EXERCISE TEXT »
Ezekiel 34:11-16, 20-24
ReplyDeleteThe New Interpreter's Study Bible has a note: "The result will be a restored experience of public justice."
As you look around you do you see issues of private justice or public justice. In some sense this is the question of whether we are putting band-aids on individuals and groups of individuals or finding the root causes of that which plagues many.
One of the core values we have lost is a concept of public justice. It has been turned into a "whatever you can get away with" mentality. Justice is now oriented toward the theory of profit for the rich, particularly the corporation, not a prophetic empathy with the poor. It is oriented toward carrying forward prejudices and pronouncements of the past, not a participation in growing into a better future.
Are there those who are publicly lost? This is a justice matter that cannot be measured by trickling profits or propping up historic institutions.
Are there those who are publicly injured? This justice matter can't be assuaged by private insurance or schism into separate but unequal institutions.
Are there those who are publicly weak? Justice is not served by the whole political system that is oriented toward lobbyists and massive infusions of wealth from a few or toward rogue news organizations that bring a preordained political slant.
Can you think of an issue that doesn't end up being a matter of justice in this trinity of lost, injured, weak? In an interconnected world it doesn't matter which arena you are working in. What does matter is that you keep "public justice" always before yourself and the rest of us.
Ephesians 1:15-23
ReplyDeleteThe Contemporary English Version has verse 23 read: "The church is Christ's body and is filled with Christ who completely fills everything" and notes an alternative reading, "The church is Christ's body which completely fills Christ and fully completes his work."
Working with English is sometimes so limiting. How do we express a crucial complementarity such as the relationship between Church and Christ? We tend to get caught emphasizing one or the other when, again, both is needed.

INPUT DATA »
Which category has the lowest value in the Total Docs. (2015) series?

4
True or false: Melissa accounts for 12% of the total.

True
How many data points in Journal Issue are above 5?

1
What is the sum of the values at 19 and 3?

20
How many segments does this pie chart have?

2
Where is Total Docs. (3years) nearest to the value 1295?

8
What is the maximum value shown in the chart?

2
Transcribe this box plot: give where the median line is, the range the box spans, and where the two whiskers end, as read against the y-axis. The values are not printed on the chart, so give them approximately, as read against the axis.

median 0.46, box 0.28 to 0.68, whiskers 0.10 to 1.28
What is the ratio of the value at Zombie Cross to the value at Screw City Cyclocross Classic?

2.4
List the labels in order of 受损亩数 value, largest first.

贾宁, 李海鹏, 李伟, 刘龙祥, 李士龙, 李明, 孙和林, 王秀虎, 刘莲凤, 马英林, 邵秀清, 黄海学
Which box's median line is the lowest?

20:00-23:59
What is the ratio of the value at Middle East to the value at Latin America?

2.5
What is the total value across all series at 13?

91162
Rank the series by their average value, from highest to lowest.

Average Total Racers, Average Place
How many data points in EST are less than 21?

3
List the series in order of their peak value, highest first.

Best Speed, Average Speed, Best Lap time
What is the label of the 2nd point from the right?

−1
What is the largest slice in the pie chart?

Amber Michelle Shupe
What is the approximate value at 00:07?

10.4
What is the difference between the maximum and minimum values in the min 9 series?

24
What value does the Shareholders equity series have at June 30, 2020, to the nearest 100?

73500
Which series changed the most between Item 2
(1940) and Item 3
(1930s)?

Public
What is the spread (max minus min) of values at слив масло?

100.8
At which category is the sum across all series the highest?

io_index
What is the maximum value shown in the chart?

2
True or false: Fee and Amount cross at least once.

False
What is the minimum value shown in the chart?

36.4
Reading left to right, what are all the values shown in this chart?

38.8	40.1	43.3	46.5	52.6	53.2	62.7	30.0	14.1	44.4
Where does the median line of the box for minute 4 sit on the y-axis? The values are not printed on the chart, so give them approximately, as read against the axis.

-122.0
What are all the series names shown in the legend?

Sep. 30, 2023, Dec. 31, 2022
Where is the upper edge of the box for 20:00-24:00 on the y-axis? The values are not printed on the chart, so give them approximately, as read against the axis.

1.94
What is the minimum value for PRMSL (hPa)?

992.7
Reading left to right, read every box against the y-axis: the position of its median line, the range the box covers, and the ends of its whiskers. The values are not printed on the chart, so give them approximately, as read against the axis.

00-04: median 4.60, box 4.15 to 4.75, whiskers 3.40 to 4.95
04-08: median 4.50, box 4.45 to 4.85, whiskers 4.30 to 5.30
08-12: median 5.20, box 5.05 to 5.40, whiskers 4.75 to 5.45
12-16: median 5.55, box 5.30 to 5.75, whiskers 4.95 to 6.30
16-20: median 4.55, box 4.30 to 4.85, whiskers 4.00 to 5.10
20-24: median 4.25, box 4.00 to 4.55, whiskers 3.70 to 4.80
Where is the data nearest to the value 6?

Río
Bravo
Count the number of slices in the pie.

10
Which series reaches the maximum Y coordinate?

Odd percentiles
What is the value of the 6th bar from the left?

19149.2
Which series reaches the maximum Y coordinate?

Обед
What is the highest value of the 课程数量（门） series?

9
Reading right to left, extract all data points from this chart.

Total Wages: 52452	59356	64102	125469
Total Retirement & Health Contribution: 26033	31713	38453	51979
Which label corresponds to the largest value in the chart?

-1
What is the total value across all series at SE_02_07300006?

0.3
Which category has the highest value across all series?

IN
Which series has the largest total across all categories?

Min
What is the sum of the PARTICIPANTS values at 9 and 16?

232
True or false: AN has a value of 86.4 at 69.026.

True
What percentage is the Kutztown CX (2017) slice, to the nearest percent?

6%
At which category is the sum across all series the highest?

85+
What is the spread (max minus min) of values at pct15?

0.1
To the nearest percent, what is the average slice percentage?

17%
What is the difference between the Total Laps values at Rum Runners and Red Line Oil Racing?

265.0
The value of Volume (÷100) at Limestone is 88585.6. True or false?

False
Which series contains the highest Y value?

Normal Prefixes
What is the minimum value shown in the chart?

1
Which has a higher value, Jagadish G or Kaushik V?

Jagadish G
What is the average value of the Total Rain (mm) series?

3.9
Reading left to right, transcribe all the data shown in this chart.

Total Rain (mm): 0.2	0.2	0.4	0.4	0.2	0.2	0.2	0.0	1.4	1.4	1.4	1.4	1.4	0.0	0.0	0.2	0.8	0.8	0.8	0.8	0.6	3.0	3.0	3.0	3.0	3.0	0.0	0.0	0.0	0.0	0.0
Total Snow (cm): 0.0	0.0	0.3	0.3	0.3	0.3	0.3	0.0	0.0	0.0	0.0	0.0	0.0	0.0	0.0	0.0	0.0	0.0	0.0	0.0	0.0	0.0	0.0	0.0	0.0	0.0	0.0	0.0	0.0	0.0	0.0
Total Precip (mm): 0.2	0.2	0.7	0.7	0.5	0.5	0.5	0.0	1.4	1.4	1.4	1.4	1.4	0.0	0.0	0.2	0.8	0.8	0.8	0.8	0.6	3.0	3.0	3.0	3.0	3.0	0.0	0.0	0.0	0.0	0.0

TASKS TO COMPLETE »
[A] In the Bible commentary, which three groups make up the "trinity" of justice?
[B] Edit the Bible commentary by rewriting everything from "As you look" down to "a better future.", replacing "corporation" with "bank".
[C] Pick up the Bible commentary from its last sentence and continue it.
The rows come from a separate source.

EXPECTED RESPONSES »
[A] The lost, the injured, and the weak.

[B]
As you look around you do you see issues of private justice or public justice. In some sense this is the question of whether we are putting band-aids on individuals and groups of individuals or finding the root causes of that which plagues many.
One of the core values we have lost is a concept of public justice. It has been turned into a "whatever you can get away with" mentality. Justice is now oriented toward the theory of profit for the rich, particularly the bank, not a prophetic empathy with the poor. It is oriented toward carrying forward prejudices and pronouncements of the past, not a participation in growing into a better future.

[C]
You may want to think about your own relationships with others and the way in which the give and take moves beyond those categories. Offering and receiving make no sense without a receiving even while offering and offering even while receiving and none of that is easily held together in language that does not have more ambiguity and poetry in it than our usual conversation holds.
For now, pay attention to every alternative reading you can. It is here that things come alive. It is here we are reminded that life happens between our perception and our expression of it. Take courage from the image of the church completely filling Christ. What, now, will hold you back from being so filled with Christ that you go ahead and bring life to life, no matter the risk.
Matthew 25:31-46
ReplyDeleteWhen is shaped by now.
When humanity comes to be human (otherwise read as: When the Son of Man comes in his glory) there will be a recognition of consequence.
There is a consequence for seeing ideals such as:
That which builds community will eventually flourish further.
That which avoids community will finally falter and fade.
There is a different consequence for seeing
That which refuses connection with its evil or blessing side is not yet in touch with itself.
Hope: Humanity will recognize these two within itself and willingly choose both saint and sinner, both sower and reaper, both past disaster and future hope. In choosing both they both will find their time to be sheep, their time to be goats. Ol' "Solomon" done got it right. There is a time to plow under the previous year's residue to plant the seeds for tomorrow. There is a time to let the land lie fallow, open to the weeds.
Until then we cycle back and forth, penduluming nowhere. Until we deal with this duality and stop accepting only sheep, we sow a breeze and reap a whirlwind.
Just how far can we go in arguing with scripture?